Work order
Print the lines that run from the line with "of human skin" to the line with "of human lung", keeping both end lines, exactly as they appear in the entries below, and nothing else.

[[ Records shown, beginning ]]

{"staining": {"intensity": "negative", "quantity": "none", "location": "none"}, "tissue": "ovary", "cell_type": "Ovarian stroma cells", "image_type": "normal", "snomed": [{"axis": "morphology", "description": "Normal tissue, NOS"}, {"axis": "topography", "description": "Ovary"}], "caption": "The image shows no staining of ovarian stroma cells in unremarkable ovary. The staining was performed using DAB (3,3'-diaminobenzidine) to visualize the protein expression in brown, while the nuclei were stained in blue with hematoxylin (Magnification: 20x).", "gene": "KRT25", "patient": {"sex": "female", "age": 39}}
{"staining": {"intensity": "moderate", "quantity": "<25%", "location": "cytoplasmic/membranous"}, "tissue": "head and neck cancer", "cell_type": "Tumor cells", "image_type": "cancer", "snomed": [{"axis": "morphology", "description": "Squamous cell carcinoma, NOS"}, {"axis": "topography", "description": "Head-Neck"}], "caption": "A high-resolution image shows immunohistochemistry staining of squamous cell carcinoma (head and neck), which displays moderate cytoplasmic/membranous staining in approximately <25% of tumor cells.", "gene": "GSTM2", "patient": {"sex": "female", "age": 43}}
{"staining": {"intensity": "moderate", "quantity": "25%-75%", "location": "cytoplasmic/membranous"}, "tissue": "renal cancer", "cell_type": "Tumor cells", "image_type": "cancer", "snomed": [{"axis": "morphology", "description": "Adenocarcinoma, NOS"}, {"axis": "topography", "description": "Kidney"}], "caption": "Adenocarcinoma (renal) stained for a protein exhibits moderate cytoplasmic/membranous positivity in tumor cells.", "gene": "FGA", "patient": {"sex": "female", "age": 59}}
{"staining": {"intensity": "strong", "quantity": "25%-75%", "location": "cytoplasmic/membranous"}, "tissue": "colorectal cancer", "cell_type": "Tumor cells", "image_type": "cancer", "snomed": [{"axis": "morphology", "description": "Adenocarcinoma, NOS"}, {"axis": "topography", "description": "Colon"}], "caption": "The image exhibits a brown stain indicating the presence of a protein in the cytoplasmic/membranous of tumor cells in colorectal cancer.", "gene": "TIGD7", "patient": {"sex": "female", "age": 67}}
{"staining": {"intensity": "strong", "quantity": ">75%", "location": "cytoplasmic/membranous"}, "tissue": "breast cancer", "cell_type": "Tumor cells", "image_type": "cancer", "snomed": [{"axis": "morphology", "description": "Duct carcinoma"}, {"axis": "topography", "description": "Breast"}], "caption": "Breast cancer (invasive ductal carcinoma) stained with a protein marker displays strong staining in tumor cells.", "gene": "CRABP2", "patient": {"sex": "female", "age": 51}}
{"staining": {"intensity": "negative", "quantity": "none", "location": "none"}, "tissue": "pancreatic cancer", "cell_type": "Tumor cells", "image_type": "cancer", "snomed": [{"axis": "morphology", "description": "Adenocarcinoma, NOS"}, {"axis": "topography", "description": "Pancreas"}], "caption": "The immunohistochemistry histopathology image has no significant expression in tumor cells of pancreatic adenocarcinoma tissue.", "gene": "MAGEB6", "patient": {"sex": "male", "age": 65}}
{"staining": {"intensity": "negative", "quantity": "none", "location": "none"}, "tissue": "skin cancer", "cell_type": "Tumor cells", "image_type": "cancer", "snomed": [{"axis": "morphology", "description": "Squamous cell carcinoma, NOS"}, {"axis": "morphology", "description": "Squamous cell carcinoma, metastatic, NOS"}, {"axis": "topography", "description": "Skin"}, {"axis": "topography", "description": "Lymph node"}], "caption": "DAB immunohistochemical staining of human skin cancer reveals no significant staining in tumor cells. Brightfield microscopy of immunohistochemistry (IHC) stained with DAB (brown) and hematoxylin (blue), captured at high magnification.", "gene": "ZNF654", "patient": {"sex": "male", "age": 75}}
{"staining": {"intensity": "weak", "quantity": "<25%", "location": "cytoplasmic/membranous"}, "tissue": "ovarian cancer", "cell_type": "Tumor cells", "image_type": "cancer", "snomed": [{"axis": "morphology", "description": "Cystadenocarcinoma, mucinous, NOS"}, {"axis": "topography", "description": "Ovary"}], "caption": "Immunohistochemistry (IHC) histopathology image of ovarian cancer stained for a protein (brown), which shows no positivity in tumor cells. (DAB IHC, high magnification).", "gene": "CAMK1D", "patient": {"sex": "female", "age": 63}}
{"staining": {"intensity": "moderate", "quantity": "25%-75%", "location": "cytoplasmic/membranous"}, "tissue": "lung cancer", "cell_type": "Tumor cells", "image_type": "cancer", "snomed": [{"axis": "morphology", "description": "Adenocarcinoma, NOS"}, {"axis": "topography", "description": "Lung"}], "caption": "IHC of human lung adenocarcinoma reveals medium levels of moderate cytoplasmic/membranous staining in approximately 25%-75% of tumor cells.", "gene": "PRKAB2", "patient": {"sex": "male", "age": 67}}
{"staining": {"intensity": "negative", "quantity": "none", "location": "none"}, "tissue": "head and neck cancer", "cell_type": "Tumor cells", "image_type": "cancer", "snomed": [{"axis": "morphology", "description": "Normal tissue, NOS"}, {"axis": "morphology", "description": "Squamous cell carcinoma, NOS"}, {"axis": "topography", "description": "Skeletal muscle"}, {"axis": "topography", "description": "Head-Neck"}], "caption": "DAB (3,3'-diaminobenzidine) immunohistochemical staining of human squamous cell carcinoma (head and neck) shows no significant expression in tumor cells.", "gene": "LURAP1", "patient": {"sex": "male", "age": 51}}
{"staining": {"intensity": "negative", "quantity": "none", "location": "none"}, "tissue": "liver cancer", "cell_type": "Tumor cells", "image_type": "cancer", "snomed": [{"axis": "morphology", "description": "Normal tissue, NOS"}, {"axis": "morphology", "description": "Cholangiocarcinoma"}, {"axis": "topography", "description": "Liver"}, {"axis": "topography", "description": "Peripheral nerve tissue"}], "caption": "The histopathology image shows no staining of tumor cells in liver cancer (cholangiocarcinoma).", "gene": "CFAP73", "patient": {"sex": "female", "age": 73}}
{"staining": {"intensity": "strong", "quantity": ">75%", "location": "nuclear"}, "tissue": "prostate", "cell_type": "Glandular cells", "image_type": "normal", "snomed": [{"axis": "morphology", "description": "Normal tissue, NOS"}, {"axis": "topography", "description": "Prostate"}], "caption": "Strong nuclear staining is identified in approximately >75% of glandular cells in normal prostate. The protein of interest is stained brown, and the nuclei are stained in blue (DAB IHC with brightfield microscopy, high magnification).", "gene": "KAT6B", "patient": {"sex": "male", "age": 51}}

[[ Records shown, end ]]

Task solution
{"staining": {"intensity": "negative", "quantity": "none", "location": "none"}, "tissue": "skin cancer", "cell_type": "Tumor cells", "image_type": "cancer", "snomed": [{"axis": "morphology", "description": "Squamous cell carcinoma, NOS"}, {"axis": "morphology", "description": "Squamous cell carcinoma, metastatic, NOS"}, {"axis": "topography", "description": "Skin"}, {"axis": "topography", "description": "Lymph node"}], "caption": "DAB immunohistochemical staining of human skin cancer reveals no significant staining in tumor cells. Brightfield microscopy of immunohistochemistry (IHC) stained with DAB (brown) and hematoxylin (blue), captured at high magnification.", "gene": "ZNF654", "patient": {"sex": "male", "age": 75}}
{"staining": {"intensity": "weak", "quantity": "<25%", "location": "cytoplasmic/membranous"}, "tissue": "ovarian cancer", "cell_type": "Tumor cells", "image_type": "cancer", "snomed": [{"axis": "morphology", "description": "Cystadenocarcinoma, mucinous, NOS"}, {"axis": "topography", "description": "Ovary"}], "caption": "Immunohistochemistry (IHC) histopathology image of ovarian cancer stained for a protein (brown), which shows no positivity in tumor cells. (DAB IHC, high magnification).", "gene": "CAMK1D", "patient": {"sex": "female", "age": 63}}
{"staining": {"intensity": "moderate", "quantity": "25%-75%", "location": "cytoplasmic/membranous"}, "tissue": "lung cancer", "cell_type": "Tumor cells", "image_type": "cancer", "snomed": [{"axis": "morphology", "description": "Adenocarcinoma, NOS"}, {"axis": "topography", "description": "Lung"}], "caption": "IHC of human lung adenocarcinoma reveals medium levels of moderate cytoplasmic/membranous staining in approximately 25%-75% of tumor cells.", "gene": "PRKAB2", "patient": {"sex": "male", "age": 67}}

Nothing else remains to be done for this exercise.